Re: [RFC] ext3/jbd race: releasing in-use journal_heads

From: Stephen C. Tweedie
Date: Mon Mar 07 2005 - 20:12:13 EST


Hi,

On Mon, 2005-03-07 at 21:22, Stephen C. Tweedie wrote:

> altgr-scrlck is showing a range of EIPs all in ext3_direct_IO->
> invalidate_inode_pages2_range(). I'm seeing
>
> invalidate_inode_pages2_range()->pagevec_lookup()->find_get_pages()

In invalidate_inode_pages2_range(), what happens if we lookup a pagevec,
get a bunch of pages back, but all the pages in the vec are beyond the
end of the range we want?

That's quite possible: pagevec_lookup() gets told how many pages we
want, but not the index of the end of the range.

The loop over the pages in the pagevec contains this:

lock_page(page);
if (page->mapping != mapping || page->index > end) {
unlock_page(page);
continue;
}
wait_on_page_writeback(page);
next = page->index + 1;

Now, if all of the pages have page->index > end, we'll skip them all...
but we'll do it before we've advanced "next" to indicate that we've made
progress. The next iteration is just going to start in the same place.

Truncate always invalidates to EOF, which is probably why we haven't
seen this before. But O_DIRECT is doing limited range cache
invalidates, and is getting stuck here pretty repeatably.

I'm currently testing the small patch below; it seems to be running OK
so far, although it hasn't been going for long yet.
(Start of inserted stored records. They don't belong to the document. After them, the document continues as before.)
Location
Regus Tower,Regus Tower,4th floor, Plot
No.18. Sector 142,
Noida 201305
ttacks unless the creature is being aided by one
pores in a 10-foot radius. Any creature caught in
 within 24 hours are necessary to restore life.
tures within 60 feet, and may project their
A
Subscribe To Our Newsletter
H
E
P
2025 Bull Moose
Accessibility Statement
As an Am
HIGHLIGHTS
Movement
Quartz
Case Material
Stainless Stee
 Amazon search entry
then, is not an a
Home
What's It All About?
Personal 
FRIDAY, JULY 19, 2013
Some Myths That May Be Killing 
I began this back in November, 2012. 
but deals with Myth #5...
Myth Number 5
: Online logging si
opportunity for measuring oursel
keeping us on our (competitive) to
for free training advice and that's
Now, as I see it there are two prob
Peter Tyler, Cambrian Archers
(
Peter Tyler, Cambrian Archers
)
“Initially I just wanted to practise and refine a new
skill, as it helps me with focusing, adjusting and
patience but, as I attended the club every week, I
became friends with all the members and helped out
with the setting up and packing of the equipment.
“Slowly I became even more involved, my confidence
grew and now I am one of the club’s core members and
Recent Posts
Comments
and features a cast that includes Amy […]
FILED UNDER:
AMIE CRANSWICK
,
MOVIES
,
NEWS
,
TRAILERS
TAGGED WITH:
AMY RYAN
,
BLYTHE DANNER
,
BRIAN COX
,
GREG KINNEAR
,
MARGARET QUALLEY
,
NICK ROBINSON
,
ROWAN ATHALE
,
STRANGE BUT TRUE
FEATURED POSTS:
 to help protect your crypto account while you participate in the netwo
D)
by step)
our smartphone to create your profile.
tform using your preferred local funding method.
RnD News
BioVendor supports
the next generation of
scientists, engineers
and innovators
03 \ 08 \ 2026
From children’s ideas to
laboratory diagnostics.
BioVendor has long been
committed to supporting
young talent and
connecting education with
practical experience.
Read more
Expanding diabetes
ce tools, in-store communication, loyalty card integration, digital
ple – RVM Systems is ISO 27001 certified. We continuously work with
I'll run a longer
test in the morning.

--Stephen

--- linux-2.6-ext3/mm/truncate.c.=K0002=.orig
+++ linux-2.6-ext3/mm/truncate.c
@@ -271,12 +271,13 @@ int invalidate_inode_pages2_range(struct
int was_dirty;

lock_page(page);
+ if (page->mapping == mapping)
+ next = page->index + 1;
if (page->mapping != mapping || page->index > end) {
unlock_page(page);
continue;
}
wait_on_page_writeback(page);
- next = page->index + 1;
if (next == 0)
wrapped = 1;
while (page_mapped(page)) {